そんなことをして何になる。リュートを助けると言っておきながら、更に負い目を負わせるつもりか。
自分の決めたことは、最後まで自分が責任を持つ。死ぬのが分かっていても、死ぬまでは生きることができる。
ギリギリまで死なない。
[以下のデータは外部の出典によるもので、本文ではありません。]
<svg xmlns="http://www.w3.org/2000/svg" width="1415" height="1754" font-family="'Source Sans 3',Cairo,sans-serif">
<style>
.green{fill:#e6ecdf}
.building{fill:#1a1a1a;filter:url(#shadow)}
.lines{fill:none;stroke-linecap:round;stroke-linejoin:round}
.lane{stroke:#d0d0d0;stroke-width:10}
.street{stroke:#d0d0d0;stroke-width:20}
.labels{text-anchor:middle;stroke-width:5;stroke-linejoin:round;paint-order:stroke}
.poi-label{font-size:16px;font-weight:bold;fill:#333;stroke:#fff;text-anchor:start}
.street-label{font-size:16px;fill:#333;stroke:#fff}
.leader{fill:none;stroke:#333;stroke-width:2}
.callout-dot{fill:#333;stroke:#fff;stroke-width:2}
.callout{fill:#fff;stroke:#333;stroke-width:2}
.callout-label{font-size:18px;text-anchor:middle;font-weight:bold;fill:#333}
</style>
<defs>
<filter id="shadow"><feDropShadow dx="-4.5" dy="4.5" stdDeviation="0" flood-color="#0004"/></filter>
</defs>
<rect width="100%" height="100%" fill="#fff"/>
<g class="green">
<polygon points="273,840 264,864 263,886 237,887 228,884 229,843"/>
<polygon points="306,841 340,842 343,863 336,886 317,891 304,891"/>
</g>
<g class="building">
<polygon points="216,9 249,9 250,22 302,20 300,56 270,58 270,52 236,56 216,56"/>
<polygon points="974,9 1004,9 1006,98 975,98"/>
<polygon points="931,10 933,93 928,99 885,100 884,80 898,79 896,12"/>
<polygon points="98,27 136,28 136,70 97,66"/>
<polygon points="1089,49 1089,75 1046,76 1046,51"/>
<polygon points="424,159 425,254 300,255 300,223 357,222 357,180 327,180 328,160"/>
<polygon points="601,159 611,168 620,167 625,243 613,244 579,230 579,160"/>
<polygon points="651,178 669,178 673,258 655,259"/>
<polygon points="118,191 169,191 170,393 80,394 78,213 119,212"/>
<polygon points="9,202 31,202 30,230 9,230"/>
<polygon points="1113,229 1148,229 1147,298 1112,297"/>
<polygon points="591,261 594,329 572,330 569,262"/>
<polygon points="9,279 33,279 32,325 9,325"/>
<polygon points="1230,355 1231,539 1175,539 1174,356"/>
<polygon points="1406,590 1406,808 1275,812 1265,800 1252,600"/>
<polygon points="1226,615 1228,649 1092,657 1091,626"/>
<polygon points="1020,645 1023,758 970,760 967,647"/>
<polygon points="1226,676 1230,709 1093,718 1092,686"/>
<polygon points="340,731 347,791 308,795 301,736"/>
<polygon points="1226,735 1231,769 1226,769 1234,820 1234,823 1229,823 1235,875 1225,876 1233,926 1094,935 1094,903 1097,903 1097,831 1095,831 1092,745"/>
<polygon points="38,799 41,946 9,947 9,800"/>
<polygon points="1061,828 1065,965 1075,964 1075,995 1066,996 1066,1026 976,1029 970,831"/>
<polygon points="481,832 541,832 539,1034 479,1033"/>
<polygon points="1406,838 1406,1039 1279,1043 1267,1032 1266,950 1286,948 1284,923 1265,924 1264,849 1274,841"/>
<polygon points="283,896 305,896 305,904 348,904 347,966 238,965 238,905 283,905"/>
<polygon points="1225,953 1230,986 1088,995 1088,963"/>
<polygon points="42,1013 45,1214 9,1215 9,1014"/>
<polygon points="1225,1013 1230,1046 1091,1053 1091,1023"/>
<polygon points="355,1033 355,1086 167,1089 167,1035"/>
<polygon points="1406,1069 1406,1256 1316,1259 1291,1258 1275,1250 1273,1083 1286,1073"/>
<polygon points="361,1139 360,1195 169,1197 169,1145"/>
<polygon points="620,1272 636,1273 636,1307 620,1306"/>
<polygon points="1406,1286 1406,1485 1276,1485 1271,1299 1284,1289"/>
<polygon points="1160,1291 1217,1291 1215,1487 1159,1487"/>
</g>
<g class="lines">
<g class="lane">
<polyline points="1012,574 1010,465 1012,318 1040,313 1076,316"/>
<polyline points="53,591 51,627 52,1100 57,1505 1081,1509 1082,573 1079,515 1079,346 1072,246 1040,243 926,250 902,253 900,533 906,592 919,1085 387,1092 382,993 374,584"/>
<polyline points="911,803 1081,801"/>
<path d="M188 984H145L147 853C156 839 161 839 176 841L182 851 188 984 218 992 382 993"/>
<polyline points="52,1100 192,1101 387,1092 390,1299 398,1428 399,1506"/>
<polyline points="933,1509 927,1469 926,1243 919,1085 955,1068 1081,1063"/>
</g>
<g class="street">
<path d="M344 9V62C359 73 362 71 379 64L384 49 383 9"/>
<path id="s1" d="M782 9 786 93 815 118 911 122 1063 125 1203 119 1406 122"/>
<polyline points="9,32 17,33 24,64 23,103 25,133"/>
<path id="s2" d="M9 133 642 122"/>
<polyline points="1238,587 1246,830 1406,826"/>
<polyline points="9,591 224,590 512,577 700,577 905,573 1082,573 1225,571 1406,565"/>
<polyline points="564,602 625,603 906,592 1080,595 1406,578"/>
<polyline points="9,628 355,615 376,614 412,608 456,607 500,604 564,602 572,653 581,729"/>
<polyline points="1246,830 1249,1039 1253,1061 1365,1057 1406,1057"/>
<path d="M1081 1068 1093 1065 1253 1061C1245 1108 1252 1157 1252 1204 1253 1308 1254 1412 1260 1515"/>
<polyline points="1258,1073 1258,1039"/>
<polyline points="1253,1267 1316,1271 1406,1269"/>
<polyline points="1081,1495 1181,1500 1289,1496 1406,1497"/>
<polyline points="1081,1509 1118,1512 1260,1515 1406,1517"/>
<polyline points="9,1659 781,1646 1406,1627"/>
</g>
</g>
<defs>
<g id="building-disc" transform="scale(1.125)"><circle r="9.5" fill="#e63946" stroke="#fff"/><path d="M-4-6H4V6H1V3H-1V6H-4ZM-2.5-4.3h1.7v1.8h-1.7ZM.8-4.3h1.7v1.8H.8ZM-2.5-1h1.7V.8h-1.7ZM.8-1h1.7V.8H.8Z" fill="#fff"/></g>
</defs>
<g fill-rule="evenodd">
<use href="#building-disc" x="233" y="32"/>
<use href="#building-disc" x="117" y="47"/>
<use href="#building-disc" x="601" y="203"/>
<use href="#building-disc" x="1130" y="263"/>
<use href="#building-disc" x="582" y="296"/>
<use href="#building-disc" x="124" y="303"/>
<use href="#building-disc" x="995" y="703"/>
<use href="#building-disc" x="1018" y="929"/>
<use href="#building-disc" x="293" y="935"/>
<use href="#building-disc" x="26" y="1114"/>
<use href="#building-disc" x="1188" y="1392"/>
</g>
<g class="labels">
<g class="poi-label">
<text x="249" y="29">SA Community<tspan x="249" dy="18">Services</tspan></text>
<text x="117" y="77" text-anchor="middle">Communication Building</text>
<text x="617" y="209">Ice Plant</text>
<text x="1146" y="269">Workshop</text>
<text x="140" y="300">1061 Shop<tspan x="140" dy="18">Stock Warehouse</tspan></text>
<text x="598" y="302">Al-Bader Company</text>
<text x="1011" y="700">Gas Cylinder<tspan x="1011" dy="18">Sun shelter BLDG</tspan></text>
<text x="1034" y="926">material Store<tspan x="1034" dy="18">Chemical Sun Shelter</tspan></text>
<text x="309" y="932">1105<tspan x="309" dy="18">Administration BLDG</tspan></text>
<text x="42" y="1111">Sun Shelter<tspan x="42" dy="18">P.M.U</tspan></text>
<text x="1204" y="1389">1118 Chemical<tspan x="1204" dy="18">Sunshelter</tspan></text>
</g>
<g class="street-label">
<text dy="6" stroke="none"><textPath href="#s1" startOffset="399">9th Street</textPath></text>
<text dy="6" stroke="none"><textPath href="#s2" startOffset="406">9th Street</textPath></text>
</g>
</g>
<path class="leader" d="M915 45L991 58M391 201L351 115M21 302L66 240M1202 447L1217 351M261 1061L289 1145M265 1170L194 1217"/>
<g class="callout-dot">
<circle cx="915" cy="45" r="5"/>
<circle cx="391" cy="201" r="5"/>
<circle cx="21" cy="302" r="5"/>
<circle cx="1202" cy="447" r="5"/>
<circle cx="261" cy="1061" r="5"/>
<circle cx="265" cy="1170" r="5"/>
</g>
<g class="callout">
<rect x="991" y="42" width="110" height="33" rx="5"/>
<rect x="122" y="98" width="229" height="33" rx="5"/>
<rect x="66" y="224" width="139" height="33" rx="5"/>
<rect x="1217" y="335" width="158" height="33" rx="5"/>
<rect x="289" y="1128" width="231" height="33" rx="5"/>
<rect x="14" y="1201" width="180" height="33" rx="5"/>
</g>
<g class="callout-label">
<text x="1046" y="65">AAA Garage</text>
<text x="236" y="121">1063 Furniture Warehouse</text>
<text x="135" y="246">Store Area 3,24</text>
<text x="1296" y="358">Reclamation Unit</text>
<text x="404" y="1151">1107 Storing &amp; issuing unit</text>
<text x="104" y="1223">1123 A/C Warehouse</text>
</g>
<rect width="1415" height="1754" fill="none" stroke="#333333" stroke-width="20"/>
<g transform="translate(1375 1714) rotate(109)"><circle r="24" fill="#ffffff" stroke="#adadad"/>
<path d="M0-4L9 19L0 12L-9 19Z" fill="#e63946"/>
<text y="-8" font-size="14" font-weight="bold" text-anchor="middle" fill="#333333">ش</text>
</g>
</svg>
リュートと同じ時間を生きるんだ。
自分の信念を思い出したリヒトの心の芯は、太く硬いものへと変わった。
絶望が迫る中、死地で生きる時間を得ようとするリヒトの目は、光に満ちていた。
馬群が迫ると、先頭の騎兵が馬から降りて、兜を取った。
綺麗な銀髪を横に流しており、上品な顔立ちをしている。だが、どこか鼻に付く目をしており、リヒトを見る目は冷めていた。
その銀髪の後ろに隠れるように現れた男が、リヒトに指をさす。
「ヴァーリッシュ様! こ、こいつです! こいつが、ダーカ・ラーガです!」
「ふ~ん、こいつがダーカ・ラーガか。思ったよりも、弱そうだな」
「ほ、本当にやば、やばいんです。危険です」
「そうか、危険か」
銀髪の男は一息吐くと、目にも留らぬ速さで剣を抜き、後ろにいた男の首を刎ねた。
「どちらが危険か、あの世で比べると良い」
くつくつと笑うと、嫌みな笑顔でリヒトを見る。
「ダーカ・ラーガ。貴様は、この私、自ら殺してやろう」
「……やれると思っているのか?」
リヒトは一歩踏み出した。
それに合わせて、ヴァーリッシュも一歩踏み出す。
「やれるさ。何故なら私は」
抜いた剣を構えた。剣は細身である。リヒトの剣とぶつかれば、簡単に折れてしまいそうだ。
それなのに、ヴァーリッシュは足を止めることなく、リヒトに近づく。
「武鬼操者だからな」
剣が光を帯びると、その姿を変えた。